Au lendemain de l’élection de Barack Obama à la Maison Blanche, plusieurs électeurs afro-américains se prennent à rêver au changement promis par le futur président des Etats-Unis, et restent optimistes malgré l’ampleur de sa tâche.

Les tours du centre-ville de Pittsburgh sont à quelques centraines de mètres de là. En entrant dans le Hill District, un quartier noir de la cité industrielle de l’ouest de la Pennsylvanie, le paysage urbain se transforme rapidement. Vitres cassées, maisons abandonnées et magasins barricadés remplacent les bâtiments cossus du Downtown. Roland Slade, un ancien détenu de 55 ans travaillant pour une ONG, évolue chaque jour dans cet environnement. Sa mission: tenter de prévenir la criminalité et la violence dans le quartier ainsi que dans celui du North Side, une autre zone rongée par la pauvreté.

Roland Slade parle de sa fierté de voir en Barack Obama, le premier président noir de l’histoire des Etats-Unis: “Obama a gravi la montagne dont avait parlé Martin Luther King, explique-t-il. “Il est le symbole de notre société. Pendant son discours de mardi soir à Chicago, j’ai vu l’image la plus diversifiée de notre pays”.

L’ancien détenu reste cependant prudent. Roland Slade a vu trop de violence dans les rues de Pittsburgh pour se laisser aller à une liesse sans retenue. “Barack Obama parle continuellement de changement et d’éducation”, explique-t-il. “J’ai récemment fini mon master. J’ai 58 ans et un prêt de 53 000 dollars à rembourser sur 35 ans. Et ce, alors que je n’ai peut-être plus que quinze ans de vie active”. Il ajoute: “Pour beaucoup d’enfants du quartier, l’univers se résume à cinq pâtés de maisons. Il faut élargir leur horizon, mais la pauvreté ne disparaît pas du jour au lendemain”.

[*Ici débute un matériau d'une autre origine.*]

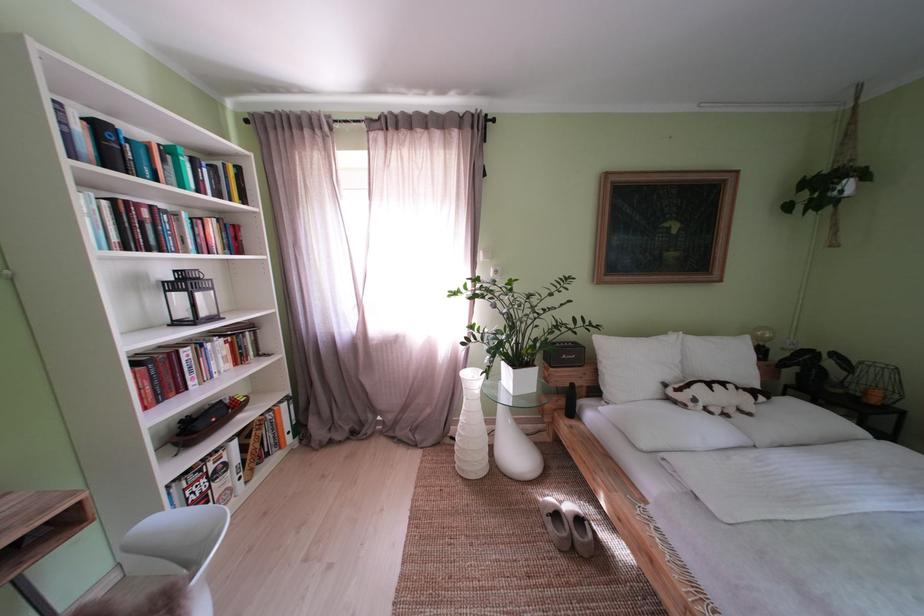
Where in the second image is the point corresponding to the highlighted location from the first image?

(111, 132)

Dans le Hill District, la conscience raciale est omniprésente. “Je suis fou de joie”, affirme William Thompkins, un quinquagénaire afro-américain, responsable d’une ONG de la ville. “Je ressens très fortement un lien avec mes ancêtres et leurs souffrances endurées pour obtenir l’égalité avec les Blancs, et ainsi nous permettre d’atteindre ce moment dans l’Histoire. Je n’aurais d’ailleurs jamais imaginé voir un président noir de mon vivant. Barack Obama n’est pas un sauveur, c’est un médiateur”.

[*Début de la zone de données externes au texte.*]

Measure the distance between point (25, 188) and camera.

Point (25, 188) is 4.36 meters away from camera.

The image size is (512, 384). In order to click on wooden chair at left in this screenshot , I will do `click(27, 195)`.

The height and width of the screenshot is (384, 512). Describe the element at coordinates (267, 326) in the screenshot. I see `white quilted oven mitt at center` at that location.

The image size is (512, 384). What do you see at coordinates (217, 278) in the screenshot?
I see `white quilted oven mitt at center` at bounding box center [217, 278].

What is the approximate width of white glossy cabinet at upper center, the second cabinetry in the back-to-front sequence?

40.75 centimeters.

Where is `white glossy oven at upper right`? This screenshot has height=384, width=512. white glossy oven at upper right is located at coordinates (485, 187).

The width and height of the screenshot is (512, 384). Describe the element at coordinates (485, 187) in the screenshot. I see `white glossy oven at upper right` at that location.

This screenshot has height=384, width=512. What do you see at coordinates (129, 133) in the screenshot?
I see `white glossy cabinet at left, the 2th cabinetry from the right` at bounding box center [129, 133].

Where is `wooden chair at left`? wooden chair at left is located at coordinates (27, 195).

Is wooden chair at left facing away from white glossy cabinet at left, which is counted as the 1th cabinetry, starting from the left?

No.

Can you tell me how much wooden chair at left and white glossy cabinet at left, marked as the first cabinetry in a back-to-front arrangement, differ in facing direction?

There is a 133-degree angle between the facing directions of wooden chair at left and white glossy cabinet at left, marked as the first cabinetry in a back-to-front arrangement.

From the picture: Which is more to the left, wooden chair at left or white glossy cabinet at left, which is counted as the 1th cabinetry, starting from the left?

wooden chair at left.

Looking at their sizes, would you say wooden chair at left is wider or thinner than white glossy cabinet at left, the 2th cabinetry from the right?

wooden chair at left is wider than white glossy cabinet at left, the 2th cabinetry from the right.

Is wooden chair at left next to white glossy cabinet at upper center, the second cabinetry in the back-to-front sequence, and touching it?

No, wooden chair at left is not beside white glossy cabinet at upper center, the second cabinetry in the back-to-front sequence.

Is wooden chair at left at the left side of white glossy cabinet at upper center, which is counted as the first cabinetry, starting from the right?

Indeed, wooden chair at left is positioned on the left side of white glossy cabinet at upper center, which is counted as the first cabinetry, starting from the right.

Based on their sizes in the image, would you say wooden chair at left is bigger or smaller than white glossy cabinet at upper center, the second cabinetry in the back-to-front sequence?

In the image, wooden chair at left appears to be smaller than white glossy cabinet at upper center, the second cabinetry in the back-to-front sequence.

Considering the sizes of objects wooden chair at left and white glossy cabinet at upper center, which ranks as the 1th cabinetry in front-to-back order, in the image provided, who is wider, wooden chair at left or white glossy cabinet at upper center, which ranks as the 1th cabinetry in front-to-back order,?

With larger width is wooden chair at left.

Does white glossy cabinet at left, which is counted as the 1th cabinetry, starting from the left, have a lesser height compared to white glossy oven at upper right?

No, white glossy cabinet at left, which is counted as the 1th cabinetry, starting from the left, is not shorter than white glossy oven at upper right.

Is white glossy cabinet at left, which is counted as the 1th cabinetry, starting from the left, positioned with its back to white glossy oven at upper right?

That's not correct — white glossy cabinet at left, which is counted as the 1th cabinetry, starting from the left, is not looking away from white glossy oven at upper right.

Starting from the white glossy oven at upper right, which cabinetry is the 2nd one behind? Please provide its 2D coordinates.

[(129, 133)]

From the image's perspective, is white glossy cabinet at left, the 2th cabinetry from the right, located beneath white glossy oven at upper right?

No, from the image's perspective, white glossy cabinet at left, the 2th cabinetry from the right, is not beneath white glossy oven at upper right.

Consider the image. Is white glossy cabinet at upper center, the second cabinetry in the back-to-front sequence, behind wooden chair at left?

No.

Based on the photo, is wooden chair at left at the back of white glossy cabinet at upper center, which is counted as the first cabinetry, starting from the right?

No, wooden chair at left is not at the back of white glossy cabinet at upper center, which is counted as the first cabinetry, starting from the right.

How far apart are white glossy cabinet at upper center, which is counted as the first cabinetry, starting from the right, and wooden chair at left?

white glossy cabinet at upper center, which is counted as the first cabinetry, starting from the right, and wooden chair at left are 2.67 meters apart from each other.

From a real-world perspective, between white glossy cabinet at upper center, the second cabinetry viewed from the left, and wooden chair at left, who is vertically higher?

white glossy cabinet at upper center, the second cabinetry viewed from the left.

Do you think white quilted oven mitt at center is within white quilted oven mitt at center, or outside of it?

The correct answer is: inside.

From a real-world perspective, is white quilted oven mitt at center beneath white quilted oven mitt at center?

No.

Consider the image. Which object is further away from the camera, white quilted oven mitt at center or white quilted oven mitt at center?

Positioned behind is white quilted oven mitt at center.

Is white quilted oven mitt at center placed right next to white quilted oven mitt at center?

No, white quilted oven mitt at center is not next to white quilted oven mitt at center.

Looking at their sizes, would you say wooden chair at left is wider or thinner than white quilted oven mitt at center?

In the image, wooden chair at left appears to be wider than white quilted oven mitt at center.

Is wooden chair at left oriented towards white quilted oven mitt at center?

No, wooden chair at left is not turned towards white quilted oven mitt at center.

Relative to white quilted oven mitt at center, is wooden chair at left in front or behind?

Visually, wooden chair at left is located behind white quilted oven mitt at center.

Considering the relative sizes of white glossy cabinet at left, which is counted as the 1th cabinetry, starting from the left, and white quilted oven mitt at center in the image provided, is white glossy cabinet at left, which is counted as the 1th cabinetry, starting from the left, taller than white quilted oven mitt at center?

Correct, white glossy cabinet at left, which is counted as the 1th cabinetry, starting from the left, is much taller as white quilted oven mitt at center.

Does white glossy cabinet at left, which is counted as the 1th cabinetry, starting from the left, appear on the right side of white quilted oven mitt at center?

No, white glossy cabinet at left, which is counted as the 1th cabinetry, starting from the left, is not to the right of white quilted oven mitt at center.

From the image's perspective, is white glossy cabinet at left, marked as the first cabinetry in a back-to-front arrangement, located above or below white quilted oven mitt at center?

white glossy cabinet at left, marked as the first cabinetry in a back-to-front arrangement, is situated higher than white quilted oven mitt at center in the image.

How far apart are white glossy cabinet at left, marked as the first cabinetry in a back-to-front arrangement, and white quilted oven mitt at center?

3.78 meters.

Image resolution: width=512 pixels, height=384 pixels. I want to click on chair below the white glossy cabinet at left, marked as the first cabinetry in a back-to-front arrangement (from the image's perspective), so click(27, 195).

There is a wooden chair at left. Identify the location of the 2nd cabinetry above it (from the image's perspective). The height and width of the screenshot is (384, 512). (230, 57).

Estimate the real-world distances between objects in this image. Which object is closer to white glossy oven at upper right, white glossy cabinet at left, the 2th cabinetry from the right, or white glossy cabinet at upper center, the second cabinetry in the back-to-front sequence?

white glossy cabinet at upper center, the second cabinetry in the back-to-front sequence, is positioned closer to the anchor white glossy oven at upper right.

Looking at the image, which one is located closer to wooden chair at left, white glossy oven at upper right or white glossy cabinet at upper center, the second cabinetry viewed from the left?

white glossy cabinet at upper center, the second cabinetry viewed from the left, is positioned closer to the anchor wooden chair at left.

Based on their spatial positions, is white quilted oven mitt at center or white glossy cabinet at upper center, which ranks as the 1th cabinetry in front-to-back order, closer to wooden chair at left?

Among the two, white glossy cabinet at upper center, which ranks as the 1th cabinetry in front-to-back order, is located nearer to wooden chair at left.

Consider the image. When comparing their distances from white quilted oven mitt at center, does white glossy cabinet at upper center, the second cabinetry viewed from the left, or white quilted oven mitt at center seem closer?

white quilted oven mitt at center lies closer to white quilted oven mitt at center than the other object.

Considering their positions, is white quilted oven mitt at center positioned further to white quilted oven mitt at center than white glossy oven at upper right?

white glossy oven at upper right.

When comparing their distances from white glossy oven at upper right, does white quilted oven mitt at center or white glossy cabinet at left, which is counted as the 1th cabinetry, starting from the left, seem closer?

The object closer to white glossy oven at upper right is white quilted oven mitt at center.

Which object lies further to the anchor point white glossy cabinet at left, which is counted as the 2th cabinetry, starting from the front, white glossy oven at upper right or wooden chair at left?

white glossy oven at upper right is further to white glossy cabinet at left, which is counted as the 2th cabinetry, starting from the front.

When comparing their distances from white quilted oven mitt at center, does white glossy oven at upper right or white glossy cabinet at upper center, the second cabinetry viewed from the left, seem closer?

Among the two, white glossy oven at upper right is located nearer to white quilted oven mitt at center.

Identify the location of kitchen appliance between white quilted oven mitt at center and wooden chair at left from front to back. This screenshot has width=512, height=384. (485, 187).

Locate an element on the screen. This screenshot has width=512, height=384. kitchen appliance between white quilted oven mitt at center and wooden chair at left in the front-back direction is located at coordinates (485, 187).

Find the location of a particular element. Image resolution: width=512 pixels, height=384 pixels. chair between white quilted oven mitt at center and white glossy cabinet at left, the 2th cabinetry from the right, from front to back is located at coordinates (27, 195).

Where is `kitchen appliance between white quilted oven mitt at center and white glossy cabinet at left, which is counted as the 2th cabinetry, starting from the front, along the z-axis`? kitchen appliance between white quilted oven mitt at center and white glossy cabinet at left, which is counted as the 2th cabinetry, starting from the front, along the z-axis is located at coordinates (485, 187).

Pour Elbert Gray, le futur président américain peut être un bon exemple pour les jeunes “dès son arrivée à la Maison Blanche”. François Lighty, un Afro-Américain de 27 ans qui a fait 9 mois de prison pour attaque à main armée, abonde dans ce sens: “Barack Obama a prouvé qu’on peut être noir et réussir sans vendre de la cocaïne. Je sais que le changement va prendre du temps. Mais avec sa victoire, j’ai l’impression que tout est possible pour moi”.

A des centaines de kilomètres de Pittsburgh, dans un complexe HLM de Brooklyn, Mike Johnson, un Afro-Américain de 27 ans au look de rappeur, a passé une partie de la nuit de mardi à mercredi à célébrer la victoire du démocrate. “Barack Obama m’a redonné foi dans la société, affirme-t-il. Avant, je pensais qu’ils (ndlr, les Blancs) ne voulaient pas que nous réussissions. Il me fait croire en l’égalité des chances dans ce pays. Il va donner des opportunités à ma famille. Je suis heureux, non je suis béni”.